I have a dynamical system $\mathbf{x}_{k+1}=\mathbf{f}(\mathbf{x}_k,\mathbf{u}_k)$ tracking some pre-computed trajectory, $\mathbf{x}_t = (\mathbf{x}_{t,1},\cdots,\mathbf{x}_{t,K})$. Suppose we just have a simple kinematic model with states $\mathbf{x}=\begin{bmatrix}x & y & v & \theta & \omega\end{bmatrix}^T$ where $\mathbf{p} = \begin{bmatrix}x & y\end{bmatrix}^T$ are the coordinates, $v$ is the velocity, $\theta$ is the heading and $\omega$ is the angular rate. We control the acceleration and the angular rate acceleration.
At some time step $k_m$ the system is supposed to visit a view-point $\mathbf{p}_l = \begin{bmatrix}x_l & y_l\end{bmatrix}^T$ but return to the pre-computed trajectory, once it has made $T_{in}$ measurements at the view-point. We say that the system visits the view-point when $\mathbf{p} \in \{\mathbf{x}\mid(\mathbf{x}-\mathbf{p}_l)^T\mathbf{F}(\mathbf{x}-\mathbf{p}_l) \leq 1\}$, where $\mathbf{F}$ is a symmetric PSD matrix.

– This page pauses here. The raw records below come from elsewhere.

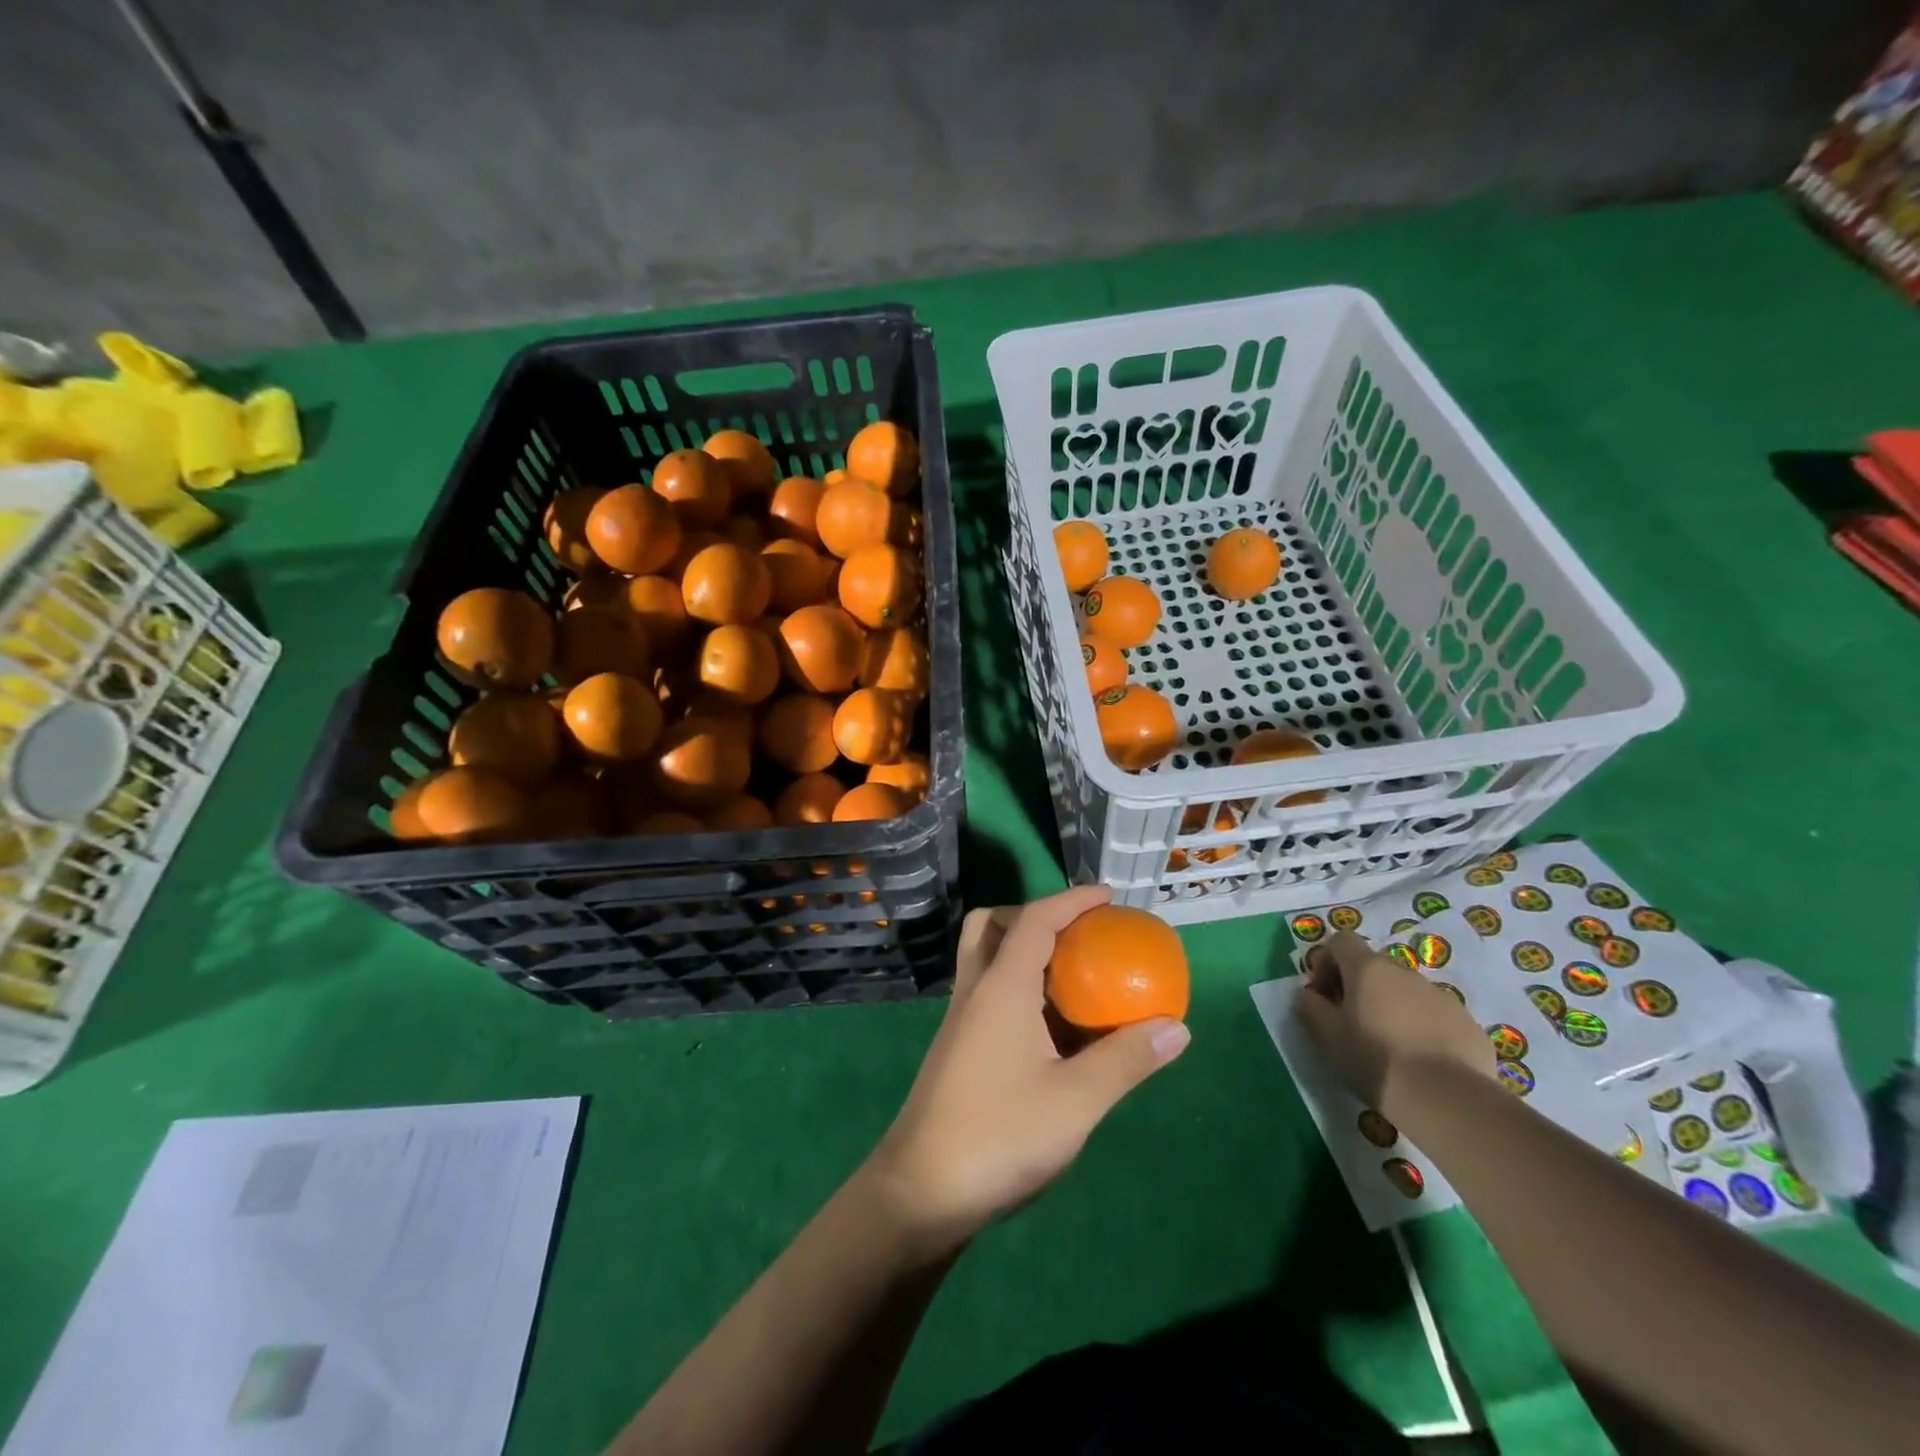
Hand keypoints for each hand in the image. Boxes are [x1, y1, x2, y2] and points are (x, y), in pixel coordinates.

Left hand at [863, 885, 1190, 1246]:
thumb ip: (1127, 1059)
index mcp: (1001, 987)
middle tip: (1076, 936)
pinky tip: (1049, 1029)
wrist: (922, 1191)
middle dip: (1034, 916)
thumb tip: (1177, 1027)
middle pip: (993, 926)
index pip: (1035, 920)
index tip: (1107, 896)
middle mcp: (975, 991)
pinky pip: (987, 993)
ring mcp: (960, 1020)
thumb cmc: (1000, 1136)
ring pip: (984, 959)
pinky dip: (1017, 987)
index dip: (1072, 900)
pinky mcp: (957, 1048)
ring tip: (1070, 978)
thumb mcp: (1077, 1101)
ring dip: (1023, 951)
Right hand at [1294, 929, 1492, 1122]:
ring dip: (1391, 1009)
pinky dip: (1422, 1030)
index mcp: (1369, 969)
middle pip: (1374, 968)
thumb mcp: (1326, 1036)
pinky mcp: (1468, 1025)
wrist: (1448, 1100)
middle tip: (1351, 1024)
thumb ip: (1310, 1007)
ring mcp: (1442, 997)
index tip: (1322, 996)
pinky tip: (1420, 1063)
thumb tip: (1308, 995)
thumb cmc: (1375, 1059)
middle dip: (1358, 989)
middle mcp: (1406, 973)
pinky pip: (1436, 1017)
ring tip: (1389, 1048)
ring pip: (1406, 993)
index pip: (1341, 941)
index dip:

My idea was to formulate this as a mixed-integer model predictive control problem - as the title also states. I have some other formulations where I fix the time to reach the view-point and return time, but I would like to minimize the time to reach the view-point and hence time to return to the trajectory.
I have come up with the following formulation, with $N$ the prediction horizon
$$ \begin{split} \min_{\substack{\zeta_k\in\{0,1\},\mathbf{x}_k\in\mathbb{R}^{n_x}, \\\mathbf{u}\in\mathbb{R}^{n_u}, s_k\in\mathbb{R}}} \quad& \sum_{k=k_m}^{k_m+N}W_{\zeta}\zeta_k s_k + (1-\zeta_k)||\mathbf{x}_k-\mathbf{x}_{t,k}||_{\mathbf{W}_g}^2 \\ \mathrm{s.t.} \quad& \mathbf{x}_{k+1} = \mathbf{f}(\mathbf{x}_k,\mathbf{u}_k) \\ \quad& T_{in,k} \leq \sum_{k=k_m}^{k_m+N}\zeta_k \\ \quad& \left(\mathbf{p}_k-\mathbf{p}_l\right)^T\mathbf{F}\left(\mathbf{p}_k-\mathbf{p}_l\right) - s_k\leq 1 \\ \quad& 1 - s_k \leq M\zeta_k\\ \quad& \zeta_k \leq \zeta_{k-1} \quad \forall k=k_m,\dots,k_m+N \quad& \end{split} $$
My idea was to use the binary decision variables $\zeta_k$ to control which objective the system has at time step $k$. When $\zeta_k = 0$ it should minimize the distance to the trajectory and when $\zeta_k = 1$ it should minimize the distance to the view-point via the slack variable $s_k$. My idea was that $\zeta_k$ would be controlled through the constaint $1-s_k\leq M \zeta_k$, where $M$ is a large integer.
The formulation does not provide the correct results so there is something missing. When using Bonmin via Casadi it simply returns all $\zeta_k$ as zeros and the system subsequently just tracks the trajectory.
What am I missing? Could it be due to how $\zeta_k$ is used in that the solver finds no decrease in the cost when $\zeta_k=1$? Or is mixed integer programming not the right approach to this problem?